= PublicHealthEmergency.gov =

PublicHealthEmergency.gov is a web portal created by the U.S. Department of Health and Human Services to serve as a single point of entry for access to public health risk, and situational awareness information when the President or the Secretary of Health and Human Services exercise their public health emergency legal authority. This site acts as a portal for residents in the U.S. and worldwide to obtain information from all U.S. federal agencies involved in a public health emergency, a medical disaster or the public health aspects of a natural or man-made disaster.

==Purpose==

Using PublicHealthEmergency.gov, visitors can find the current status and actions taken by the federal government in preparing for and responding to public health emergencies and medical disasters and links to report potential public health threats. The site includes information about medical response, emergency support functions and medical assistance available through the federal government for domestic and international emergencies. PublicHealthEmergency.gov provides detailed information on a wide variety of preparedness efforts, including federal support for basic and advanced research and development of medical countermeasures for public health threats.

The site also supplies responders with information on physical safety and mental health, and guidance for handling specific public health emergencies.

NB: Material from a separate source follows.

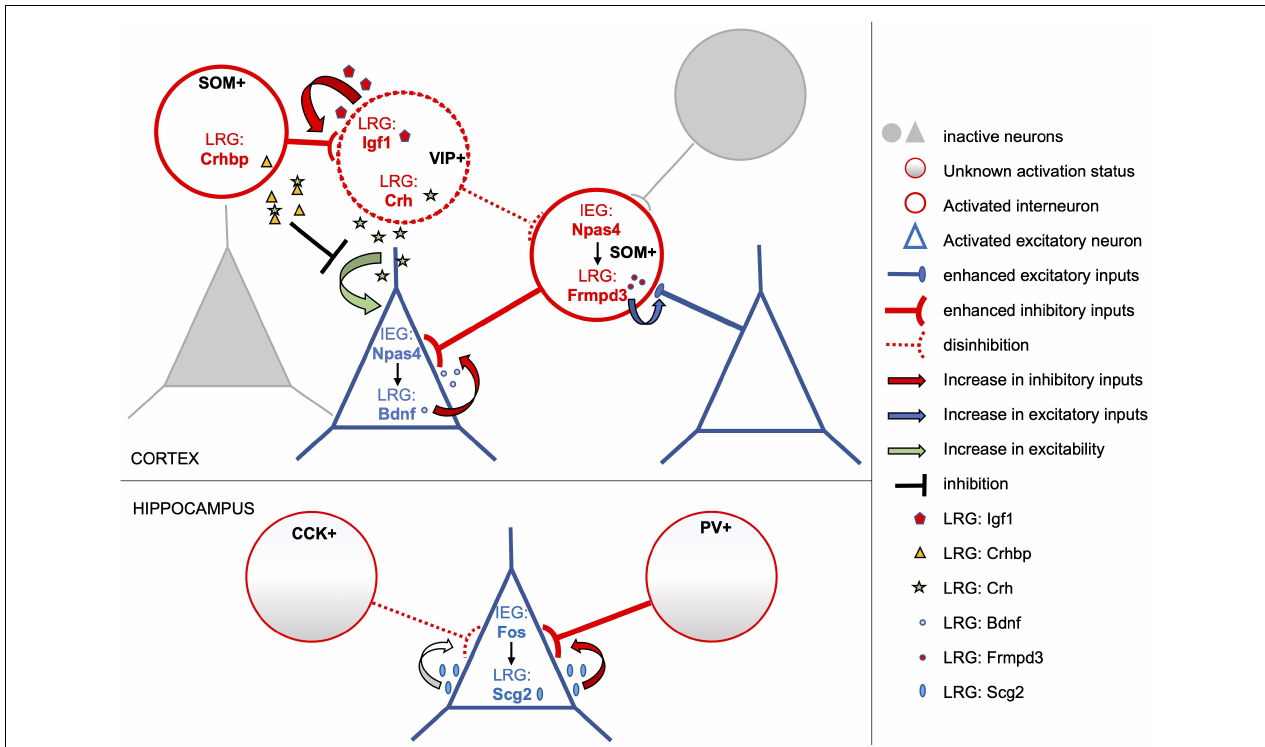
FIGURE 1 | Subtype-specific activity-dependent transcriptional programs shape circuit rearrangements in response to experience. The model depicts examples of activity-induced LRGs which modulate connectivity and/or excitability of distinct neuronal subtypes, overall enhancing the inhibitory tone onto activated pyramidal neurons. Excitatory and inhibitory neurons of the activated neuronal ensemble are depicted as blue triangles and red circles, respectively. In cortical excitatory neurons the IEG Npas4 drives expression of several LRGs including Bdnf (blue dots), which in turn promote an increase in the number of inhibitory inputs onto these cells. Conversely, Npas4 expression in activated SOM + inhibitory neurons triggers a transcriptional program that includes the LRG Frmpd3 (red dots), which induces an increase in excitation onto the GABAergic cell (Spiegel et al., 2014). Activity-dependent transcriptional profiles of cortical VIP + interneurons include the LRGs Igf1 (red pentagons) and Crh (green stars). Secreted Igf1 promotes inhibition of VIP + neurons (Mardinly et al., 2016), which often operate by disinhibiting principal neurons. On the other hand, VIP + neurons also release Crh which can increase the excitability of nearby pyramidal cells. However, this effect may be tampered by Crhbp (yellow triangles), an inhibitor of Chr secreted by SOM + neurons in response to stimulation (Hrvatin et al., 2018). Overall, activity-dependent transcriptional responses of both excitatory and inhibitory cortical neurons appear to converge in increasing the inhibitory tone onto activated excitatory neurons. Similarly, in the hippocampus, Fos expression in activated excitatory neurons induces the LRG Scg2, a precursor to four neuropeptides, which increases perisomatic inhibition by PV-interneurons albeit weakening that of CCK-interneurons (Yap et al., 2021).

==Legal Authority and Governance==

The site is maintained by the HHS Office of the Assistant Secretary for Preparedness and Response to meet public information requirements of the Pandemic and All-Hazards Preparedness Act of 2006 (PAHPA), Public Law No. 109-417. Congress passed PAHPA "to improve the Nation's public health and medical preparedness and response capabilities for emergencies, whether deliberate, accidental, or natural." The Act established within HHS an Assistant Secretary for Preparedness and Response; guides HHS preparedness and response activities; provides specific authorities, including the advanced development and acquisitions of medical countermeasures, and called for a quadrennial National Health Security Strategy.